A quell'ora non c'è possibilità di tornare a casa perché i treni per il capoluogo piemontese ripartono solo dopo molte ore, così prova a trovare un posto dove dormire. Alla fermata del bus per ritornare verso il centro, le si avvicina un ragazzo, giovane e gentile. Le offre di ospitarlo a casa e lei, complice la giovane età e l'inesperienza, si fida e lo segue fino al suo appartamento. Si siede sul divano, guarda Tik Tok, si scambia messaggi con un amico che si trova a Torino. Sembra che tutto sia sotto controllo, ma il 36enne le si avvicina e le fa delle avances.

La ragazza rifiuta molto infastidita, al che lui la picchia, la fa spogliare e poi la violenta. Mentre l'uomo si sta rivestendo, lei riesce a uscire dallo stabile e per fortuna incontra una Volante. Lui viene subito riconosciuto e arrestato: si scopre che è anche recidivo, avendo una condanna per un episodio simile risalente a pochi anni prima. Il legale del 36enne, l'avvocata Rosemary Dos Anjos, nel processo che si è celebrato con rito abbreviato dalla giudice Sara Cipolla, prova tra gli altri argomenti a sostenere che il suo assistito avrebbe l'alibi dell'incomprensione culturale.

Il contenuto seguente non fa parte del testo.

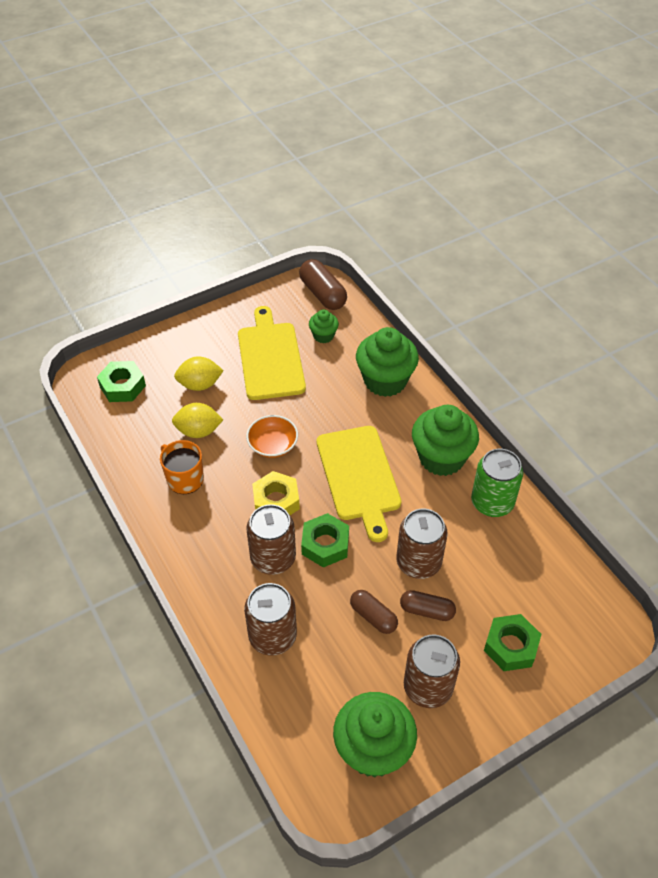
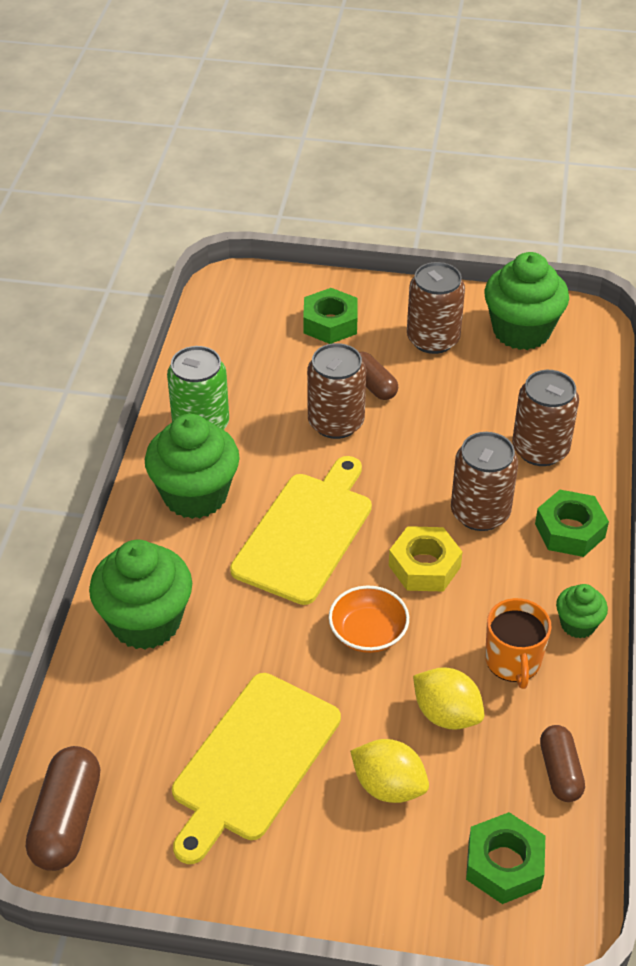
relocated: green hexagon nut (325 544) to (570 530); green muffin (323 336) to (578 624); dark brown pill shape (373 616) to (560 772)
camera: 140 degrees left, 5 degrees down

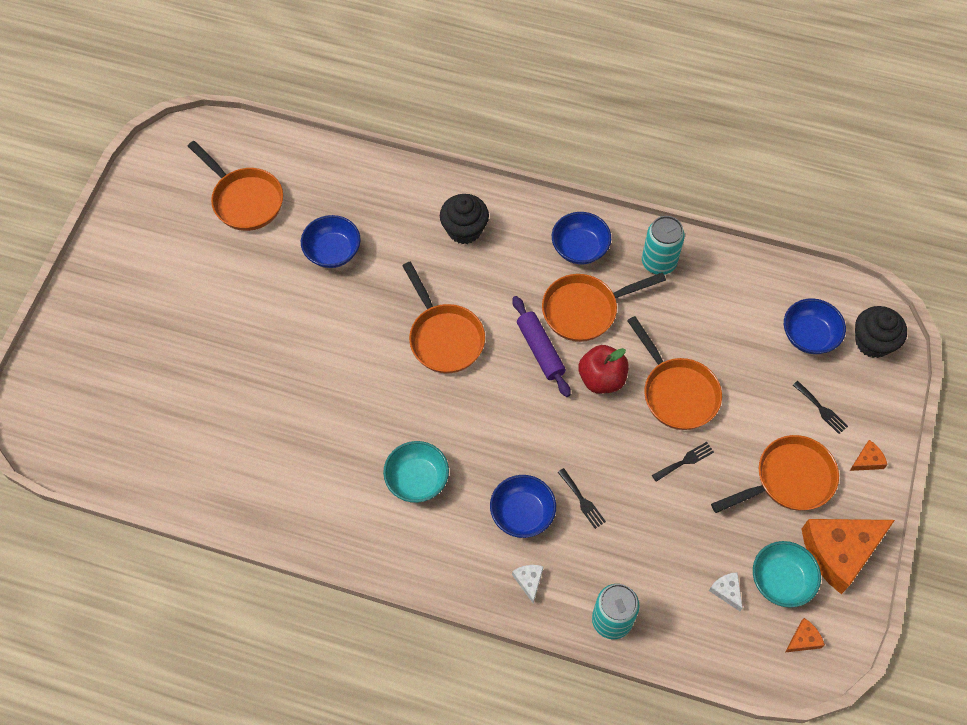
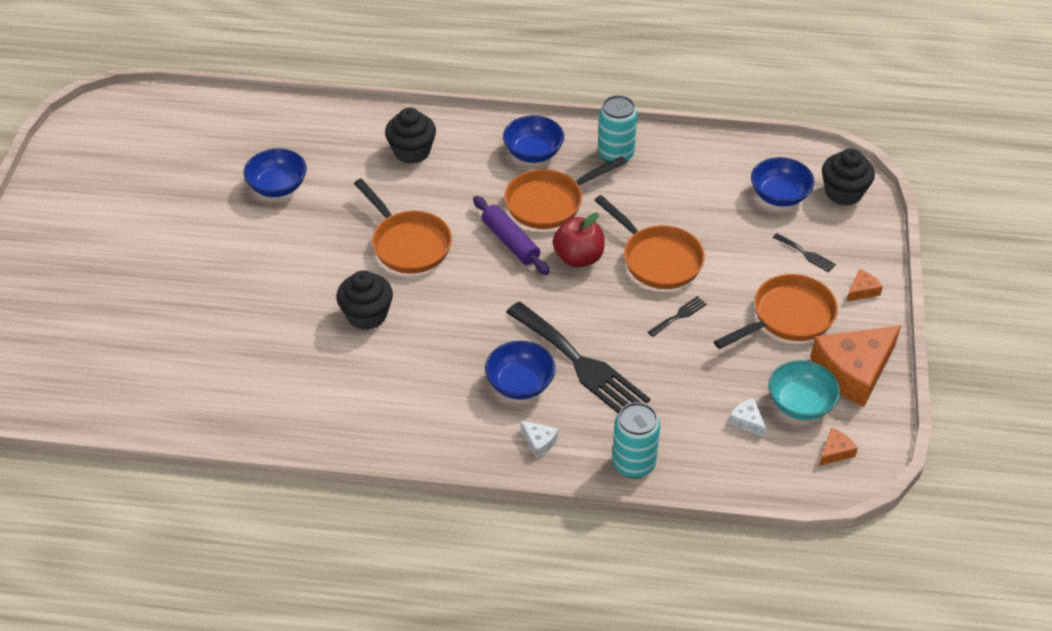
missing: bright orange frying pan (244 200); teal deep dish (417 479)
appeared: black muffin (367 315)
spun: pure white cheese wedge (529 581) = (539 442) 150 degrees clockwise
size: black table fork (582 500) = (580 364) x2.44
camera: 10 degrees left, 15 degrees down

L'uomo non sarebbe insomma riuscito a cogliere i segnali del dissenso della ragazza. Peccato che, come segnala la gip nel provvedimento di condanna a 6 anni, la giurisprudenza in questi casi è «granitica». «Non c'è onere» da parte della vittima a «manifestare il dissenso», semmai il contrario. Vale sempre il no all'atto sessuale quando «non sussistano indici chiari ed univoci volti a dimostrare la presenza di un pur tacito, ma inequivoco, consenso». Per di più, l'uomo ha picchiato la ragazza (il referto della clinica Mangiagalli dove è stata trasportata subito dopo gli abusi, non lascia alcun dubbio sulle lesioni subite), per cui «nessun fraintendimento sulla base di differenti sistemi culturali».

L'imputato a processo, peraltro, ha anche mentito dicendo che la ragazza lo avrebbe seguito per «la bianca» (la cocaina, ndr), una circostanza rivelatasi infondata. Quanto alla vittima, segnala sempre la giudice, le «cicatrici» sono ancora presenti, nonostante il percorso intrapreso da diversi mesi con una psicologa.